**ЗАДАНИЕ 1**
Обновите строки, начиная со строки с «genus: Adenocarpus» и заканчивая последней строкой: замените «common name» на «vernacular name», а всё остальное оставьте без изменений. Отрывок о Монтене и Паскале к этим строкам не относится.

Хэролд Блум - Страх влияния. Карта перечитывания Страница 11
- Категория: Научные и научно-популярные книги / Культурология
- Автор: Хэролд Блум
- Год выпуска: -
- ISBN: -
- Издательство: -
- Страниц: 87
- Добавлено: 2019-01-31 18:11:12
Хэролд Блум - Страх влияния. Карта перечитывания краткое содержание
Прочтите описание перед тем, как прочитать онлайн книгу «Хэролд Блум - Страх влияния. Карта перечитывания» бесплатно полную версию:Издание является первым полным русским переводом двух книг выдающегося американского литературоведа Хэролда Блума, представляющих собой изложение оснований созданной им теории поэзии, в соответствии с которой развитие поэзии происходит вследствие борьбы поэтов со своими предшественниками.
Хэролд Блум - Страх влияния. Карта перечитывания читать онлайн бесплатно
Монтень просит нас, исследуя свою душу, научиться тому, что «наши личные желания по большей части порождены и воспитаны за счет других». Монтень был величайшим, даже в сравнении с Джонсоном, реалистом страха влияния, по крайней мере до Фрейда. Монтень говорит нам (вслед за Аристотелем), что Гомер был первым и последним поэтом. Иногда, читая Паскаля, испытываешь страх: а не был ли Монтень первым и последним моралистом? Паскаль гневается: «Это не из Монтеня, это из меня, ведь все, что я вижу в нем, нашел я сам» — утверждение, вызывающее смех у каждого, кто, прибегнув к хорошему изданию Паскаля, изучит длиннейшие списки «параллельных мест», свидетельствующие о столь крупной задолженности, что это пахнет скандалом. Паскаль, желающий отвергнуть Монтеня и облаченный в то же время в одежды своего предшественника, весьма похож на Мэтью Арнольда, насмехающегося над Китсом и одновременно пишущего «Цыгана-школяра» и «Тирсиса», которые, судя по подбору слов, тону и чувственному ритму, целиком (и вполне бессознательно) украдены у создателя Великих Од.

**ИСХОДНЫЕ СТРОКИ**
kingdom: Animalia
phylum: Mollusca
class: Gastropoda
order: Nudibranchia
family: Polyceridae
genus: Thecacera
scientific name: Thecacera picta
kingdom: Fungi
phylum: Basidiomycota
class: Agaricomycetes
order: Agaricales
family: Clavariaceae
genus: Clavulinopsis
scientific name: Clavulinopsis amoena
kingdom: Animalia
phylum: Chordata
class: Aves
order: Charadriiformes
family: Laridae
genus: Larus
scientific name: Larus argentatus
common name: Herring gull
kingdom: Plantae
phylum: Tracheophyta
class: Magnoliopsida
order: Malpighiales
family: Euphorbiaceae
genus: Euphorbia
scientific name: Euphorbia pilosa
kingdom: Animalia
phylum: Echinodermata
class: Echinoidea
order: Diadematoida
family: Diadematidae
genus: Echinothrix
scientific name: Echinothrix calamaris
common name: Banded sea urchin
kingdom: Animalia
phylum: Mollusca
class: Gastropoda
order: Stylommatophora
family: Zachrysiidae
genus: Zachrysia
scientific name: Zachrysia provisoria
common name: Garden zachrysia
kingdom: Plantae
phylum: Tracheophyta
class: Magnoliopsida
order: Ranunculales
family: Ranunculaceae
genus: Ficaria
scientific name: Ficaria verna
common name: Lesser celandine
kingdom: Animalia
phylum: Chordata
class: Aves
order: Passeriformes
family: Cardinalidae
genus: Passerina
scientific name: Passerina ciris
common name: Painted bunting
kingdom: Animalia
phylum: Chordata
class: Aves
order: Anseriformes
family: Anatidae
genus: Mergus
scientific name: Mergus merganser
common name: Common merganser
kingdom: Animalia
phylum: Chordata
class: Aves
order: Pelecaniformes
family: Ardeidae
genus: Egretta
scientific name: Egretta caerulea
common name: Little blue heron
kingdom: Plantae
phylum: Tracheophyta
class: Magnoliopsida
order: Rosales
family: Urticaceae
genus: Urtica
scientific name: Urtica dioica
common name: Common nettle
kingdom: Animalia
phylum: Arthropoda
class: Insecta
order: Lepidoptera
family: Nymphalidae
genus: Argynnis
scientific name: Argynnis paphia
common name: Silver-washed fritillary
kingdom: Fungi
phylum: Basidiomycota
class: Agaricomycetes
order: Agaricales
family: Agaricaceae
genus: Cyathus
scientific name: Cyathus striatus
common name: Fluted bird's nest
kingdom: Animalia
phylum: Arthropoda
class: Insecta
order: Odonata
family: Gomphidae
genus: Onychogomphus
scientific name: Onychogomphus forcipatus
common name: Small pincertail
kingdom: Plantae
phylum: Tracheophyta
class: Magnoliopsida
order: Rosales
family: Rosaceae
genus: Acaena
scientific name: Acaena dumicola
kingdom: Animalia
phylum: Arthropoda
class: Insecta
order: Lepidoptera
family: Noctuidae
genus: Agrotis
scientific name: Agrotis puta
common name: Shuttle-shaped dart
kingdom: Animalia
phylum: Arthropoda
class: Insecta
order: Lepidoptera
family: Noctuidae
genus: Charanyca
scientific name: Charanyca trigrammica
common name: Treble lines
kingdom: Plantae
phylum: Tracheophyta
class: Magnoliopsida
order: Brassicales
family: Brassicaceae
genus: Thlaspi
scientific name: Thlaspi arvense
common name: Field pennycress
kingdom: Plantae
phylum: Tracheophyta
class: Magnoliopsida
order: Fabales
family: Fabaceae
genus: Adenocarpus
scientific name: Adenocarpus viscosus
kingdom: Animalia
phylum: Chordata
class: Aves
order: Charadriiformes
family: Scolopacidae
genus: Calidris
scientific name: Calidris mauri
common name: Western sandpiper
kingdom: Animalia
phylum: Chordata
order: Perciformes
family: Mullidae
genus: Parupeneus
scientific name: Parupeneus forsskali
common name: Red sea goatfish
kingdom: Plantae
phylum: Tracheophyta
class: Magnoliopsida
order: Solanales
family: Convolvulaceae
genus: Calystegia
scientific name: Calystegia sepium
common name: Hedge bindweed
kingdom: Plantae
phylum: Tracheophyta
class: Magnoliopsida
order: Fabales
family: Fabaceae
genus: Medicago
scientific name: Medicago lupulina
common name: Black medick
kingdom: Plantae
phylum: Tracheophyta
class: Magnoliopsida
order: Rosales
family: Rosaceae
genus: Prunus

**ЗАДАНИЕ 2**
Напишите продолжение отрывка о Монтене и Паскале.

**РЕЗУЛЬТАТ ВЫПОЛНЕНИЯ 1**
genus: Adenocarpus
scientific name: Adenocarpus viscosus
kingdom: Animalia
phylum: Chordata
class: Aves
order: Charadriiformes
family: Scolopacidae
genus: Calidris
scientific name: Calidris mauri
vernacular name: Western sandpiper
kingdom: Animalia
phylum: Chordata
order: Perciformes
family: Mullidae
genus: Parupeneus
scientific name: Parupeneus forsskali
vernacular name: Red sea goatfish
kingdom: Plantae
phylum: Tracheophyta
class: Magnoliopsida
order: Solanales
family: Convolvulaceae
genus: Calystegia
scientific name: Calystegia sepium
vernacular name: Hedge bindweed
kingdom: Plantae
phylum: Tracheophyta
class: Magnoliopsida
order: Fabales
family: Fabaceae
genus: Medicago
scientific name: Medicago lupulina
vernacular name: Black medick
kingdom: Plantae
phylum: Tracheophyta
class: Magnoliopsida
order: Rosales
family: Rosaceae
genus: Prunus

**РЕЗУЛЬТАТ ВЫПОЛНЕНИЯ 2**
В «Страхе и трепете» Кьеркегор с величественной, но абсурдной и апокалиптической откровенностью провозглашает: «Тот, кто желает работать, порождает собственного отца». Истинному положению дел, как я считаю, ближе афористическое признание Ницше: «Когда хорошего отца нет, необходимо его выдумать». Боюсь, что сначала нужно исследовать истоки страха влияния, от которого мы все страдаем, поэты мы или нет, те роковые топи, которые Фрейд с величественным и безнадежным остроумием назвал «семейным романом». Но прежде чем вступать в эти гибельно зачарованные места, я остановлюсь на самом слове «страх» ради нескольких неизбежных разъяснений.
Определяя страх, Фрейд говорит об «Angst vor etwas». Страх перед чем-то — явный модус ожидания, схожий с желанием. Можно сказать, что страх и желание — антиномия эфеба, или начинающего поэта. Страх влияния — это страх в ожидании потопа. Лакан настаивает, что желание — только метонимия, и, может быть, противоположность желания, тревожное ожидание — тоже только метонимия. Эфеб, опасающийся своих предшественников, как он мог бы страшиться потопа, принимает жизненно важную часть за целое, тогда как его страх творчества создает целое, призрачное сдерживающее начало в каждом поэте. И все же едва ли возможно избавиться от этой метонимии; каждый хороший читатель поистине желает утонуть, но если тонет поэт, он остается только читателем.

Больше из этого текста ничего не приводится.